Holden is the author of a series of bills and secured public library holdings during the 2021 legislative session – Pasadena Now
Six major bills drafted by Assembly Member Chris Holden D-Pasadena were enacted during this legislative session.
On September 30, Gov. Gavin Newsom enacted Holden’s House Bill 26, which sets out clear guidelines on police responsibility and accountability when witnessing a recourse. excessive force by another member of the police force.
The measure, known as the “George Floyd Act”, specifically requires police officers to intervene when they witness excessive use of force by their colleagues and to report the incident to a dispatcher or commanding officer. quarter.
Holden, who previously served on Pasadena City Council, introduced the bill in response to the murder of George Floyd, 46, by Minneapolis Police Officer Derek Michael Chauvin in May 2020.
Floyd died after Chauvin tackled him to the ground using his knee during a meet.
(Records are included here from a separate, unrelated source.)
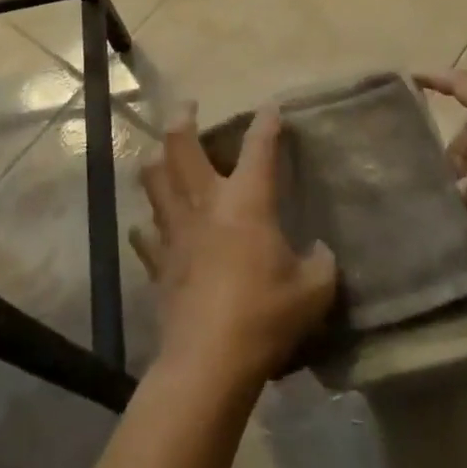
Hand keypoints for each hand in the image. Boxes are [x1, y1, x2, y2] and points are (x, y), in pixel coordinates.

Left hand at [131, 106, 337, 386]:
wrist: (208, 361)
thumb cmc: (264, 316)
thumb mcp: (313, 291)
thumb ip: (321, 264)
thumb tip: (320, 250)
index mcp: (246, 201)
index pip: (259, 147)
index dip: (266, 122)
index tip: (271, 106)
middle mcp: (204, 202)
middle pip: (182, 145)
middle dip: (184, 118)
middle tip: (188, 107)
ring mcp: (175, 230)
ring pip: (154, 178)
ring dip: (157, 158)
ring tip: (162, 151)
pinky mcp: (158, 261)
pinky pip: (145, 232)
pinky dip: (148, 223)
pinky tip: (152, 225)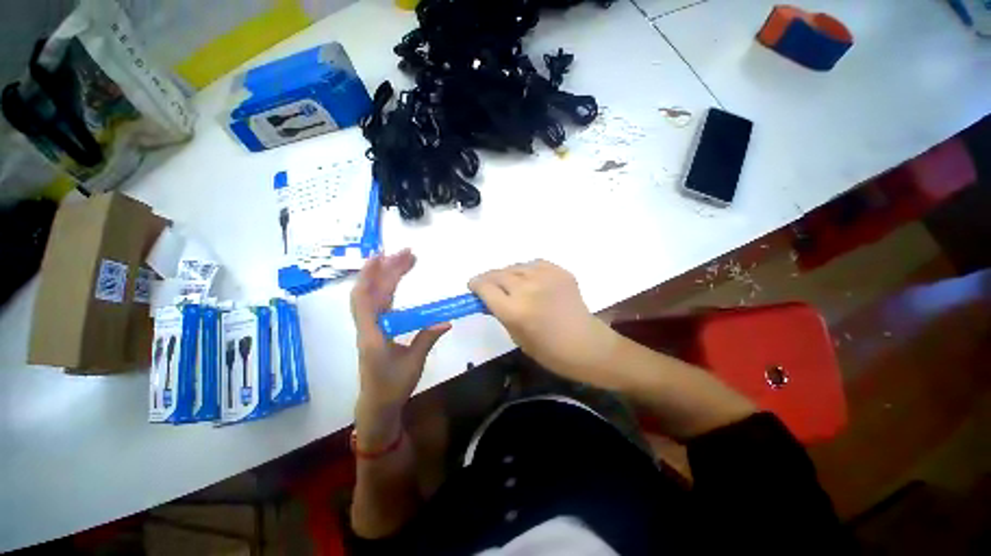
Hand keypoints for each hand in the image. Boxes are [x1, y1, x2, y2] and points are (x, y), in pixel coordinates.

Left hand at [351, 250, 449, 446]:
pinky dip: (388, 287)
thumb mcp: (413, 364)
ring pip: (376, 295)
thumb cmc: (392, 387)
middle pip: (372, 291)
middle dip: (387, 269)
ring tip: (404, 260)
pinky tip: (397, 279)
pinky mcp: (378, 328)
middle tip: (407, 253)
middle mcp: (368, 326)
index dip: (370, 276)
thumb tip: (446, 321)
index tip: (383, 256)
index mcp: (372, 334)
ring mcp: (372, 326)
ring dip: (387, 276)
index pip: (365, 299)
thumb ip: (427, 339)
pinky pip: (380, 302)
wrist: (378, 404)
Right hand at [468, 260, 618, 388]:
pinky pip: (534, 264)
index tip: (473, 287)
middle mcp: (528, 289)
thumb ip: (499, 312)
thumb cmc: (548, 350)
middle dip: (489, 279)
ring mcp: (546, 277)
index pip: (485, 287)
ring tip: (510, 284)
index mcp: (515, 310)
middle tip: (489, 286)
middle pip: (498, 274)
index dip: (476, 285)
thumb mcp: (515, 336)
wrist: (586, 344)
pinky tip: (530, 281)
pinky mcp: (561, 271)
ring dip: (508, 275)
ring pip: (515, 267)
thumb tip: (487, 297)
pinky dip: (527, 271)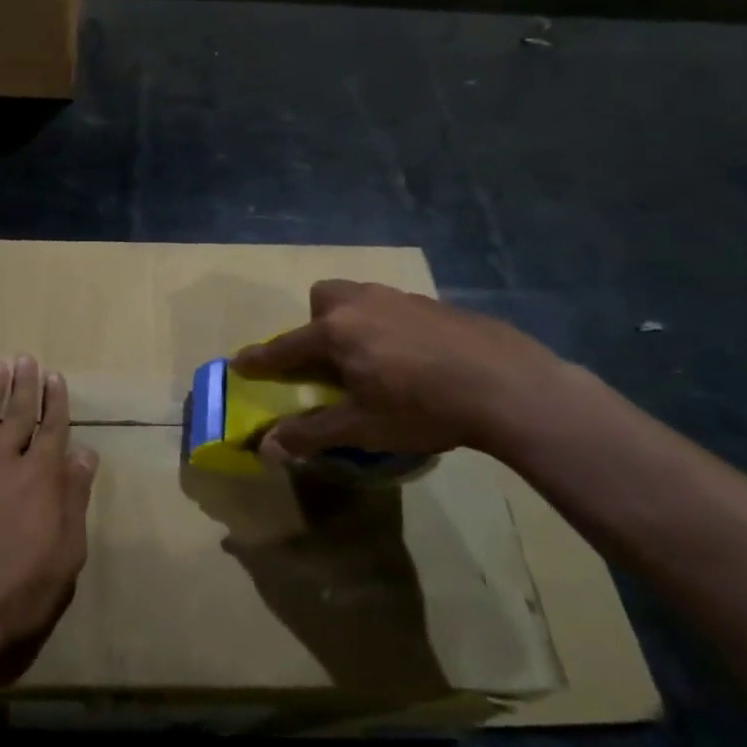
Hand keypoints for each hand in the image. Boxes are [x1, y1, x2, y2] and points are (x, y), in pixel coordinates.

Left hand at [0, 356, 98, 678]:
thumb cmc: (18, 591)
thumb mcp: (65, 553)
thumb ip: (74, 499)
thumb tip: (85, 452)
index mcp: (39, 478)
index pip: (52, 430)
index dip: (55, 402)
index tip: (56, 376)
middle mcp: (3, 462)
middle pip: (17, 416)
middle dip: (24, 386)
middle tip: (25, 358)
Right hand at [230, 280, 574, 463]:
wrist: (507, 385)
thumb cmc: (423, 407)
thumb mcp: (363, 428)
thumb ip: (311, 434)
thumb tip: (266, 448)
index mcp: (336, 332)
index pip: (285, 346)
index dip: (260, 359)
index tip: (239, 363)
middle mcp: (362, 304)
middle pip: (322, 298)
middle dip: (315, 323)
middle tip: (331, 360)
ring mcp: (400, 298)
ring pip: (360, 298)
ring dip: (352, 321)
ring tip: (374, 359)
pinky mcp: (434, 303)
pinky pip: (394, 307)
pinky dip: (389, 326)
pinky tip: (416, 358)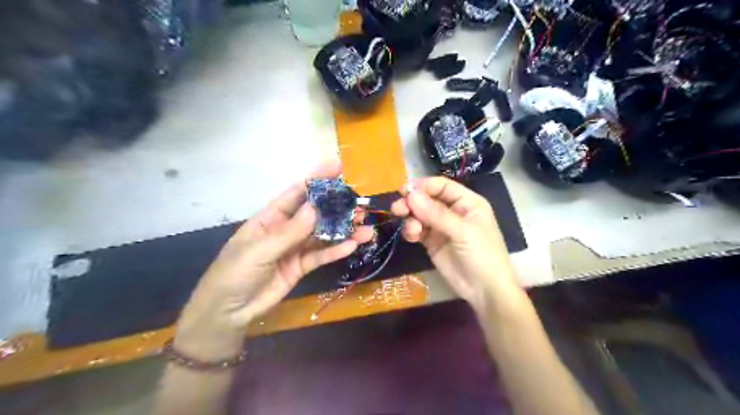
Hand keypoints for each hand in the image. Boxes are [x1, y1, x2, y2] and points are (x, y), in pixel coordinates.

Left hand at [172, 163, 369, 360]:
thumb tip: (315, 208)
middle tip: (360, 204)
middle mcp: (286, 228)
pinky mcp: (302, 267)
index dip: (317, 179)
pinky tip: (353, 245)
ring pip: (323, 235)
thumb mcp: (259, 250)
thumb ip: (289, 232)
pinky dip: (337, 251)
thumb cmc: (234, 273)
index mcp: (271, 217)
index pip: (297, 193)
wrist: (228, 311)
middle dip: (337, 208)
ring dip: (344, 231)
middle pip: (316, 214)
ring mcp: (295, 248)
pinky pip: (321, 256)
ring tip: (365, 227)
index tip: (338, 167)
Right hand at [390, 177, 521, 316]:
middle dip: (412, 202)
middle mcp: (453, 211)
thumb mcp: (463, 232)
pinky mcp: (432, 242)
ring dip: (410, 218)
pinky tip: (411, 237)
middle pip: (427, 199)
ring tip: (409, 229)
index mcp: (467, 202)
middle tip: (397, 208)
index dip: (423, 186)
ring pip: (420, 215)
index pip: (442, 186)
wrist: (485, 291)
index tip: (404, 191)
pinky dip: (411, 231)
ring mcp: (441, 227)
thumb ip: (436, 214)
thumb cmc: (482, 255)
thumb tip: (411, 195)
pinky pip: (418, 230)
His murder sparked a series of protests across the country, including in Pasadena.
Another public security measure introduced by Holden and signed by Newsom was AB 229, which requires the use of force training for private security. The bill was intended to ensure that officers providing private security services received appropriate training to avoid unnecessary damage or the death of others.
It also requires private patrol operators to report any physical use of force or violence on any person by a security guard within seven working days.
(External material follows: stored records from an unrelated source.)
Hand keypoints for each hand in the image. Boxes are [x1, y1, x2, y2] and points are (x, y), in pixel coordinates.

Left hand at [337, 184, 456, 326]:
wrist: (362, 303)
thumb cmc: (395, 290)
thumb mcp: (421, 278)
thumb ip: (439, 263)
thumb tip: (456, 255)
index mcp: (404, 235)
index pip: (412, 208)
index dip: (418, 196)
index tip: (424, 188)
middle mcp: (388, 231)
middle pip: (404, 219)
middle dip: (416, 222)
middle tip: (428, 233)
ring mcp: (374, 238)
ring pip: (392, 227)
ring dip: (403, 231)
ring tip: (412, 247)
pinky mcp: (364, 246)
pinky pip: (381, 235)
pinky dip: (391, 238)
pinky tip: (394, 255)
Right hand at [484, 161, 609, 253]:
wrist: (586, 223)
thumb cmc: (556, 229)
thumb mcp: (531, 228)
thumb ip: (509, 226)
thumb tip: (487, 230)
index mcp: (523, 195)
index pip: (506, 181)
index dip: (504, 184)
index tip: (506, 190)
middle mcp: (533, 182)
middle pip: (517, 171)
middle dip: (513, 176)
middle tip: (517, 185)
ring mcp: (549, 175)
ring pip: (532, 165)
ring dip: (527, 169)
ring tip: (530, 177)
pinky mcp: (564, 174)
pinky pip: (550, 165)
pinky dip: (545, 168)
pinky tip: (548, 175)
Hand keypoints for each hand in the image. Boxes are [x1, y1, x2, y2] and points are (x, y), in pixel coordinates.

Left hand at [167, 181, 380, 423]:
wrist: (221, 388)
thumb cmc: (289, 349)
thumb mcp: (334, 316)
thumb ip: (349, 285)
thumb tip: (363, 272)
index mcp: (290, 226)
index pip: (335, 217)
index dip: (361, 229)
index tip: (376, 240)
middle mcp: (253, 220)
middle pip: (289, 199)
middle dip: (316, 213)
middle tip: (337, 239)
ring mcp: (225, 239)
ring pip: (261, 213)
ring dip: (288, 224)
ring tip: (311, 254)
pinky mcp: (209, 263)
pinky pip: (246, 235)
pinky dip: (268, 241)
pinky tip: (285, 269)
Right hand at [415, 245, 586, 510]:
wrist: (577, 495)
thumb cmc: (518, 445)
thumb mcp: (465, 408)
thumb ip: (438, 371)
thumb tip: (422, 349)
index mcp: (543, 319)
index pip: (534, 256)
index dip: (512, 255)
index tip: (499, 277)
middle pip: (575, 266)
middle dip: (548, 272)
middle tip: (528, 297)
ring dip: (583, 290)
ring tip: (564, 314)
The bill was introduced in response to the deaths of Mario Matthews and Angel Zapata Hernández in 2019 following the use of lethal force by private security.
AB 229 requires the Office of Security and Investigative Services to develop a mandatory training curriculum and courses on the appropriate use of force for employees of private security services in consultation with the Standards and Training Commission peace officers.
AB 948 is another bill drafted by Holden that was signed by Newsom this legislative session. The bill aims to tackle the alleged discrimination against black homeowners.
Introducing the bill, Holden claimed that black Americans were having their homes valued for less money than their white neighbors.
AB 948 would require the Bureau of California Real Estate Appraisals to collect data on demographic information from buyers and sellers of property and compile data from owners of protected classes who file complaints based on low valuations.
The law also requires assessors to undergo anti-bias training when renewing their licenses.
Newsom also signed Holden’s AB 100 law which prohibits the manufacture and sale of water faucets and accessories containing excess lead. The new law limits the amount of lead escaping from faucets and appliances to a maximum of one microgram, which is five times lower than the current industry standard.
Holden’s AB 242 and 1297 were also promulgated by Newsom. AB 242 expands the definition of “covered forest fire” to pay property damage claims through the Wildfire Fund in which an electricity company is involved while AB 1297 extends the authority of funding from California Infrastructure and Economic Bank to include housing projects.
Meanwhile, Holden has also achieved local victories thanks to a budget bill approved last June, which is AB 129, known as the Budget Bill. Local bills include $ 4 million for the Pasadena Central Library, $ 1.6 million for the Pasadena Playhouse, $ 1 million for a study of the Gold Line extension at the Hollywood-Burbank Airport and $ 250,000 for the Altadena Central Library District.
The budget also provides funding for a nurse consultant at a public school within the Department of Education, and funding of $ 89.9 million for developmental service providers to increase to $ 1.2 billion. over the next five years.